Maybe I should appeal and then if things don't go my way I should threaten to dance naked in my wellies..... :clapping: :laughing: :clapping: .

It is too late at night for such hideous thoughts.
Do you want me to have nightmares????? :D

wendywu
02-04-2008, 10:23 PM
Yes Flora and add your rubber gloves for good measure :clapping:

angeldelight
02-04-2008, 11:03 PM
Just catching up

Hope you are ok what a horrible friend

Hope you sort it out

Angel xx

Hopscotch
02-04-2008, 11:04 PM
What an awful woman doing that to you, i hope it does not go on your record its viscous nasty people like this that make me not want to do this job any more, we have to remember its the kids we do it for.
Hugs
Bev X :mad:

emmadines
03-04-2008, 08:30 AM
sorry to hear about your trouble! i have a so called friend who in my opinion is caperble of this sort of thing! trust me hi would also wouldnt be the last thing i would say to her!!


just for future ref, if your not minding and you have a "spot check" like in flora's post, could you not ask them to come during minding hours???

wendywu
03-04-2008, 08:56 AM
If you were just walking out the door i dont think they could stop you. :)

They have to have a reason to suspect that there are children in the setting and that they are in danger to force their way in. Then they have a right of entry. But they have no power to detain you as a person leaving. So always make sure that your hat and wellies and car key are by the front door.:laughing:

ruby
03-04-2008, 08:58 AM
i am sorry to hear about your complaint it can't have been very nice for you.

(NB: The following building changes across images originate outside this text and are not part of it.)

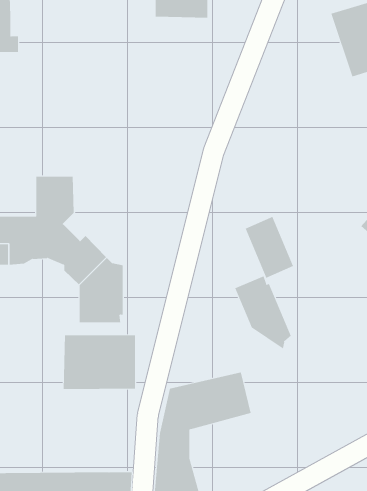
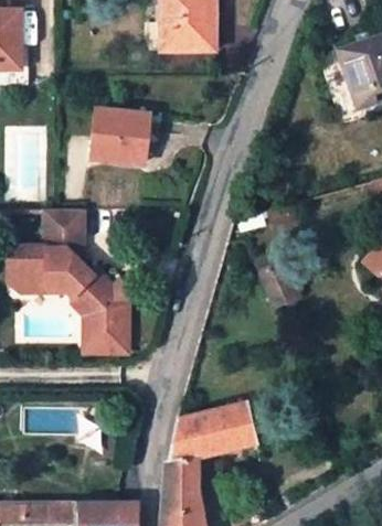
building: none -> [93,110,147,163]
building: [235,275,291,349] -> none
building: [63,335,136,390] -> none

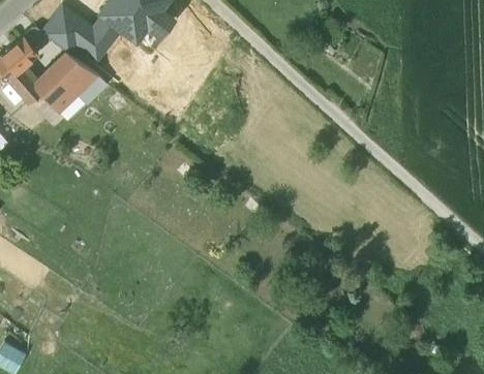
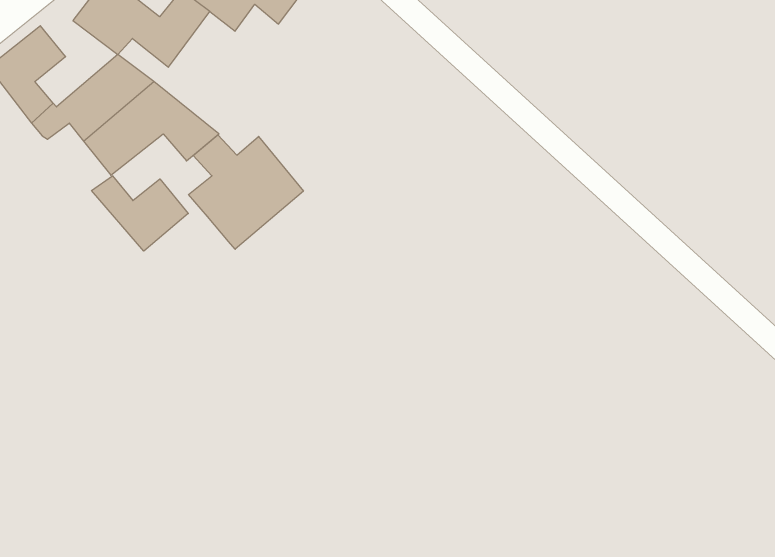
building: none -> [189,135,303,249]
building: none -> [92,176,188,251]

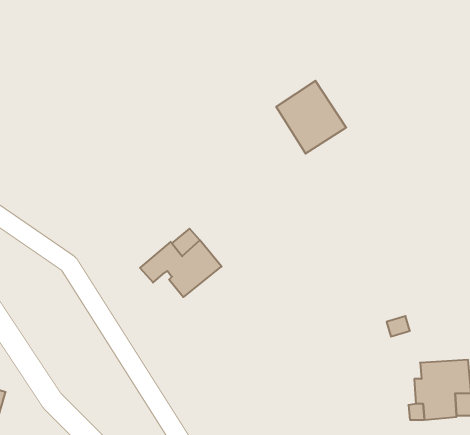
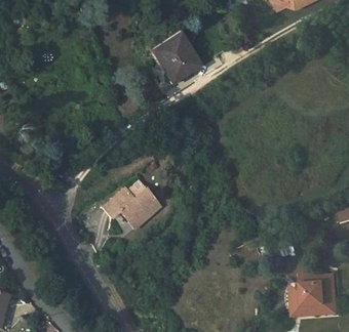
building: [276,81,346,154] -> [152,32,201,83]

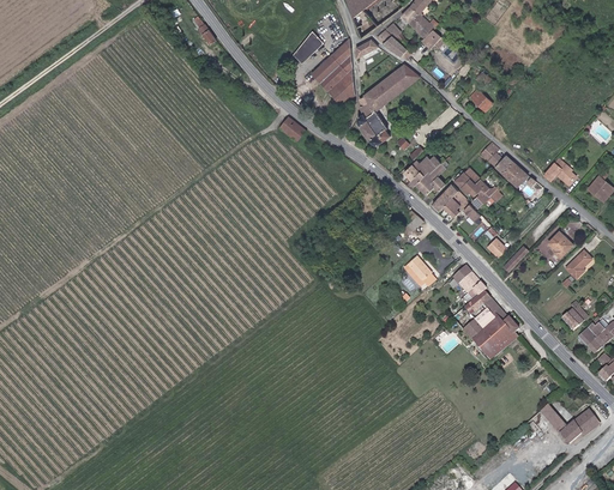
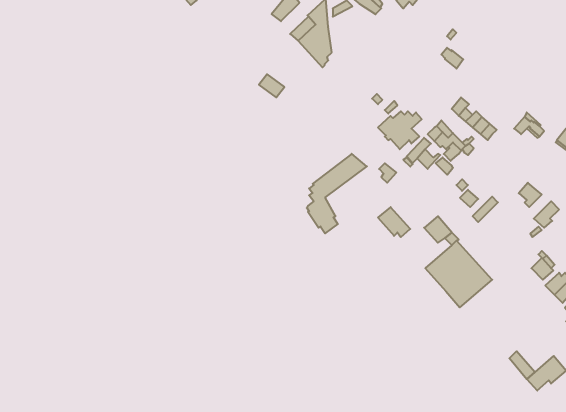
building: [357,63,420,146] -> [307,154,367,233]

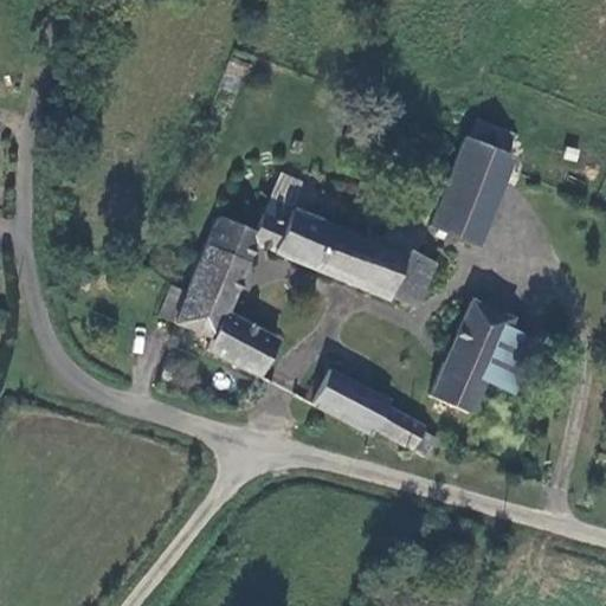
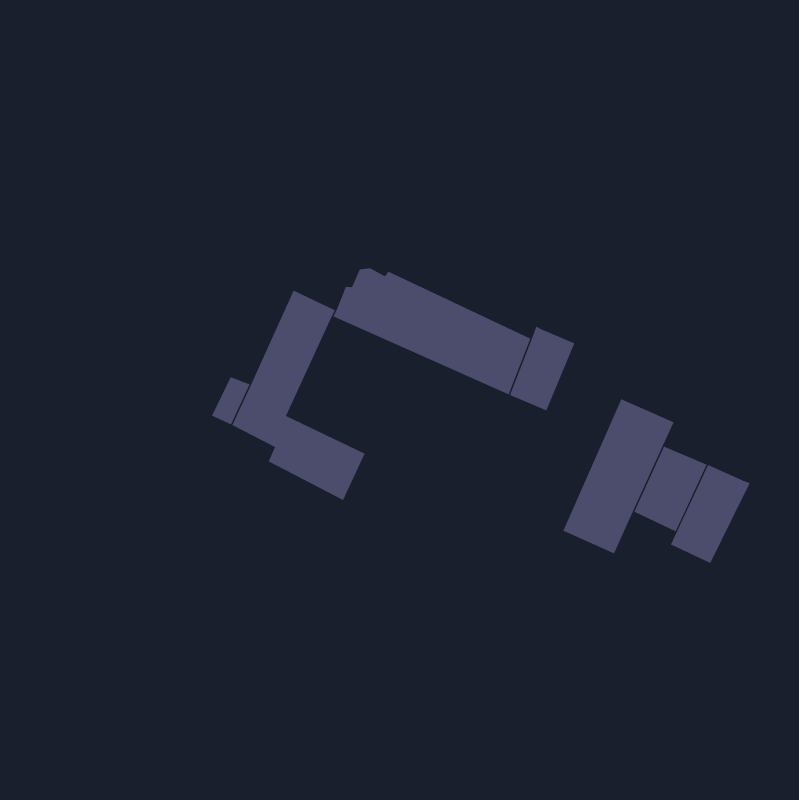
building: [433,136,517,243] -> none
building: none -> [670,464,751,564]
building: [314,366,439,457] -> none

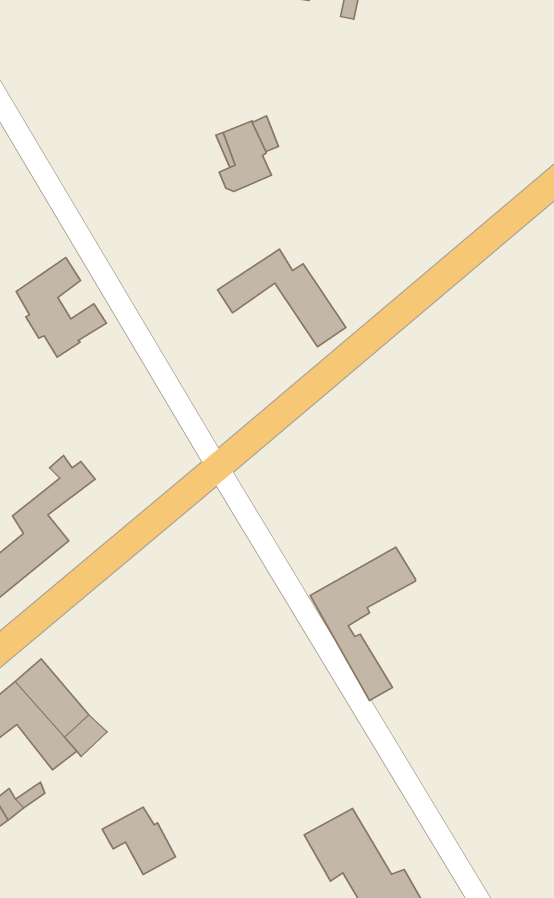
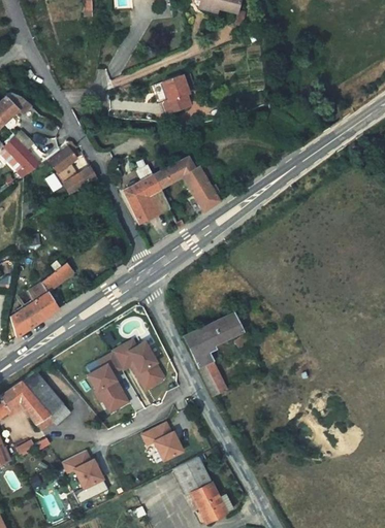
building: none -> [122,159,169,219]
building: none -> [93,344,169,417]
building: none -> [145,429,184,466]

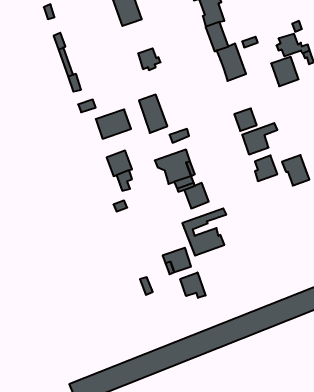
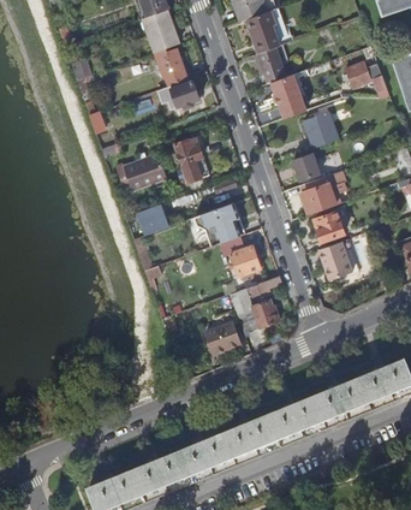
building: none -> [153,46,186,84]
building: [271,57,299,86] -> [303,111,336,147]
building: [282,155,309,186] -> [316,239,350,277]
building: [180,272,206,298] -> none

hope you get it sorted out.

remember what comes round goes around and she will get her just deserts one day. hopefully soon

take care of yourself


cathy

wendywu
03-04-2008, 12:39 PM
Flora have you phoned Ofsted and cleared the situation. If you need to complain against the out come you dont want to drag you heels, and you need peace of mind.:)

Kelly
03-04-2008, 12:58 PM
Yes please let us know what Ofsted said. I thought that you had to have all complaints in your complaints book and if it was found that if no action was required you just put that reply from Ofsted in your complaints book. It will be good to know for the future.

I do hope that Ofsted say you do not need to keep a record of the incident.

Kelly

susi513
03-04-2008, 01:47 PM
sorry you've had this experience. Hope they say you don't have to keep it on record. Do let us know what they say.

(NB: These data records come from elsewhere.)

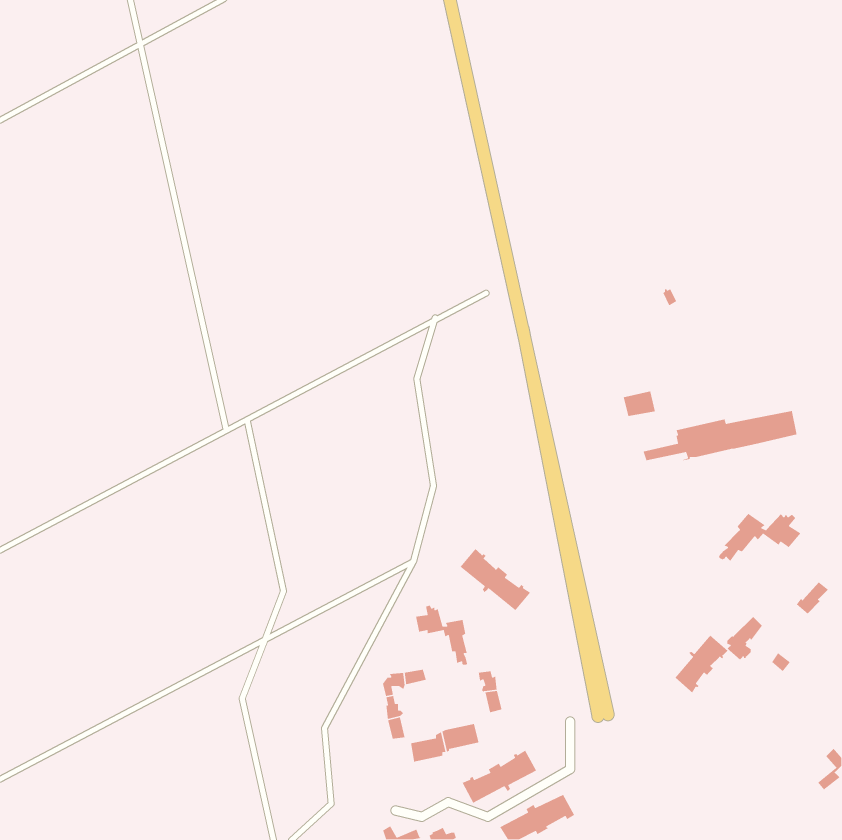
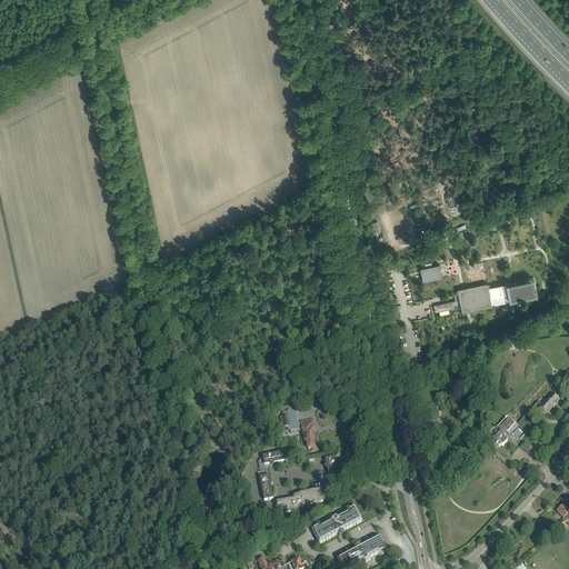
building: [718,513,801,562] -> none
building: [460,548,531,611] -> none
building: [675,635,728,693] -> none

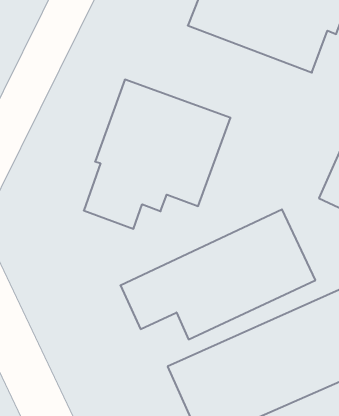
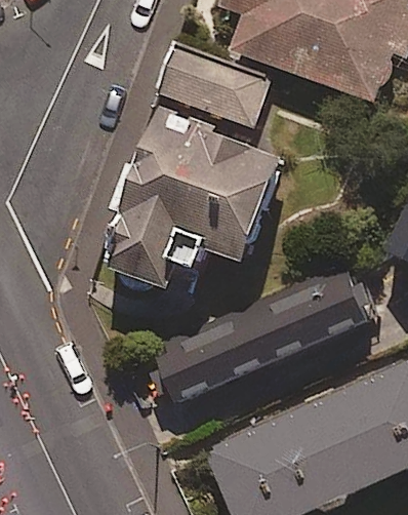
building: none -> [157,49,267,126]

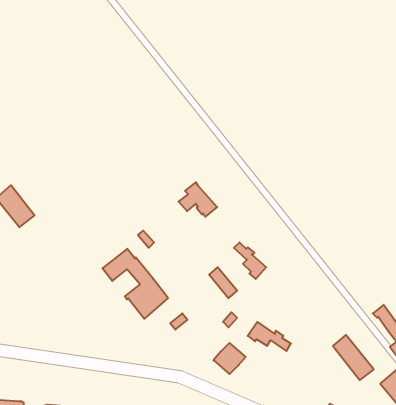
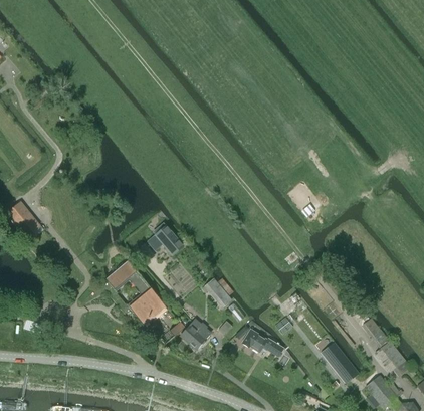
building: [178,182,217,217] -> [147,223,183,255]
building: [234,242,266,279] -> none
building: [213,343,246,374] -> [180,320,210,349]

And if you do have to keep a record I would also add a personal statement/response reiterating your procedures - eg there has never been any hazardous waste in the sandpit because I follow strict hygiene procedures (and state them eg, it is lidded when out of use. Also the sand is replaced on a regular basis and any spillages are disposed of and not reused blah blah blah...etc etc)

just to emphasise that you were already doing all this stuff and the complaint unfounded rather than after having had a complaint/comment you've come up with ways to prevent future occurence.

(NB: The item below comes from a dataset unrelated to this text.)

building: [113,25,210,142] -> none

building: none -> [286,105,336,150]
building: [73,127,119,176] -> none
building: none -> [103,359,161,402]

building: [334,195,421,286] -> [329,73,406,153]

ROFL at the kitchen table dancing. B**dy good job I've not got a kitchen table! I've too many wobbly bits for that sort of thing (and its the wrong bits that wobble :( - I so miss my 2 huge wobbly bits I had when I was pregnant)

flora
03-04-2008, 08:39 PM
As yet I haven't phoned. Bev, who came out to to do the inspection said she would pop back unannounced and the infernce was that if everything was tip top and ok then, that could be the end of it.

Thats why its such a pain as for the last almost 6months I feel stressed as I am always trying to keep everythng 200% clean and not a thing out of place.

I am not house proud, so I am finding this exhausting :D I mean don't get me wrong the house is fit for the kids, you just can't always eat your tea off the floor :laughing:

Once the 6months is up I will ring her as I wantt to know where I stand.

And yes what goes round comes round. She will get what she deserves :thumbsup:

crazybones
03-04-2008, 08:40 PM
I think if they were that worried they would have been back by now.

flora
03-04-2008, 08:59 PM
Lets hope so Annie, lets hope so

wendywu
03-04-2008, 10:16 PM
Yes and when she does get her just desserts we can all sit here and gloat smugly thats after we all give a big cheer. Cow, bi**h and all the other nasty words.

When is the 6 months up for you Flora.